Materials provided =
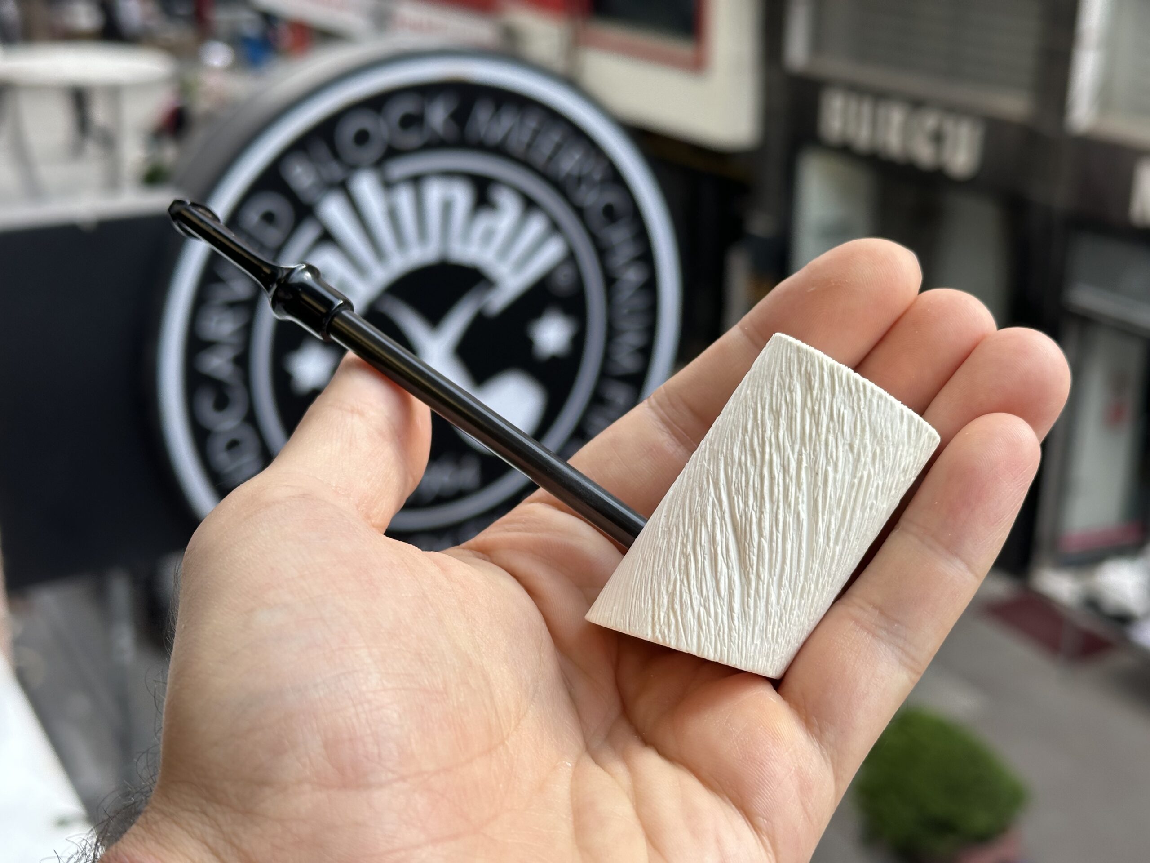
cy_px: 432
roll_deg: -0.2
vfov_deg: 30.3
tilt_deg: -20.5
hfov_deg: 39.7
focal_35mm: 48
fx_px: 1595
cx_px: 575
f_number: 1.78
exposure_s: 1/756
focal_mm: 6.86
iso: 64
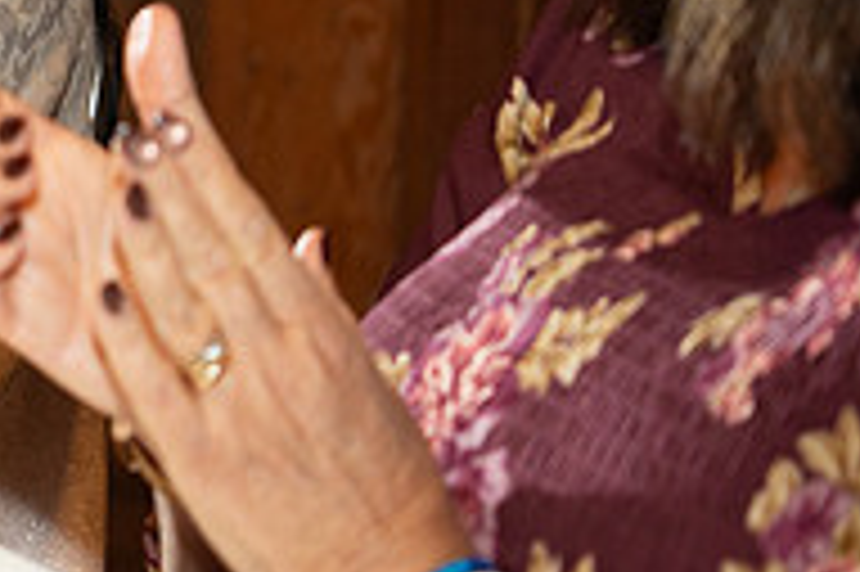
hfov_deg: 9.4
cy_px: -200
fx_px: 5084
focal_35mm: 213
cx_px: -392
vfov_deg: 6.4
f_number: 2.8
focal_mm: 70
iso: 1600
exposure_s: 1/125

Required work =
Leave every image out and retype the entries above word for word.

Solution =
cy_px: 432
roll_deg: -0.2
vfov_deg: 30.3
tilt_deg: -20.5
hfov_deg: 39.7
focal_35mm: 48
fx_px: 1595
cx_px: 575
f_number: 1.78
exposure_s: 1/756
focal_mm: 6.86
iso: 64
hfov_deg: 9.4
cy_px: -200
fx_px: 5084
focal_35mm: 213
cx_px: -392
vfov_deg: 6.4
f_number: 2.8
focal_mm: 70
iso: 1600
exposure_s: 1/125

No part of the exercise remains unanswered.